“Reduced yearly inflation combined with stable construction material pricing makes for easier planning of construction costs; a welcomed change from the previous two years where every month meant revisiting business plans and cashflow forecasts.”
As mid-year data emerges, the construction sector seeks certainty and opportunity: our own rays of light.
The International Monetary Fund (IMF) and the Organisation for Economic Cooperation and Development (OECD) have both recently released reports, A Rocky Recovery in April and A Fragile Recovery in March, respectively. Germany published their preliminary gross domestic product (GDP) growth data in late May and news outlets were loud in declaring a recession for the country.
With headlines like these, it’s easy to get dragged down by the warnings and instead, miss the opportunities. Germany’s official GDP press release — the same one that reported two consecutive negative growth quarters — also described construction GDP as “rebounding” at 6.1%.
Previously unpredictable material pricing has recently become stable, as is the case with structural steel across all five of our Gleeds Europe countries, and in some locations is showing signs of small inflation reversal. The energy crisis is no longer a hot topic and the next construction cost driver is easy to pinpoint: EU Recovery and Resilience funded projects, heavily targeting energy efficiency and 5G connectivity. We also know carbon credits are starting to impact concrete pricing. It feels like the industry has enough awareness of what’s ahead to step forward with confidence.
Construction could certainly benefit from some predictability, as project inflation and material lead times are more easily customised to unique project particulars.
France, Germany, Portugal and Spain have all met IMF inflation forecasts as of the start of June. Reduced yearly inflation, combined with stable construction material pricing, makes for easier planning of construction costs; a welcomed change from the previous two years where every month meant revisiting business plans and cashflow forecasts.
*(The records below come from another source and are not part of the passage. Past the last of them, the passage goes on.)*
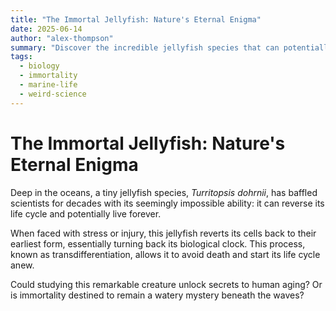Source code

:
 ```yaml
---
title: "The Immortal Jellyfish: Nature's Eternal Enigma"
date: 2025-06-14
author: "alex-thompson"
summary: "Discover the incredible jellyfish species that can potentially live forever by reversing its aging process."
tags:
  - biology
  - immortality
  - marine-life
  - weird-science
---
```


<h1>The Immortal Jellyfish: Nature's Eternal Enigma</h1>

<p>Deep in the oceans, a tiny jellyfish species, <em>Turritopsis dohrnii</em>, has baffled scientists for decades with its seemingly impossible ability: it can reverse its life cycle and potentially live forever.</p>

<p>When faced with stress or injury, this jellyfish reverts its cells back to their earliest form, essentially turning back its biological clock. This process, known as transdifferentiation, allows it to avoid death and start its life cycle anew.</p>

<p>Could studying this remarkable creature unlock secrets to human aging? Or is immortality destined to remain a watery mystery beneath the waves?</p>
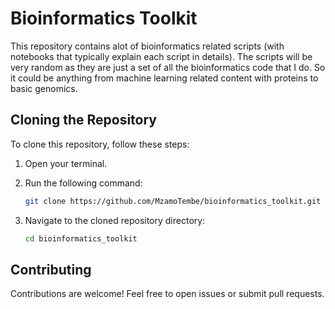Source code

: # Bioinformatics Toolkit
This repository contains alot of bioinformatics related scripts (with notebooks that typically explain each script in details).
The scripts will be very random as they are just a set of all the bioinformatics code that I do. So it could be anything
 from machine learning related content with proteins to basic genomics. 

## Cloning the Repository
To clone this repository, follow these steps:

1. Open your terminal.
2. Run the following command:
    ```bash
    git clone https://github.com/MzamoTembe/bioinformatics_toolkit.git
    ```
3. Navigate to the cloned repository directory:

    ```bash
    cd bioinformatics_toolkit
    ```

## Contributing
Contributions are welcome! Feel free to open issues or submit pull requests.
The European Business Construction Survey, updated monthly, provides contractor insight. All five countries in this report show positive work expectations over the next three months. Germany reports neutral price increase expectations while France, Italy, Spain and Portugal all anticipate some price increases. Although Italy and Spain have a generally positive construction confidence indicator, the remaining countries are practically neutral, nearing zero.
Shadows remain on local economies but the rays of light in construction leading into the second half of 2023 may be enough to guide our decisions with certainty and confidence.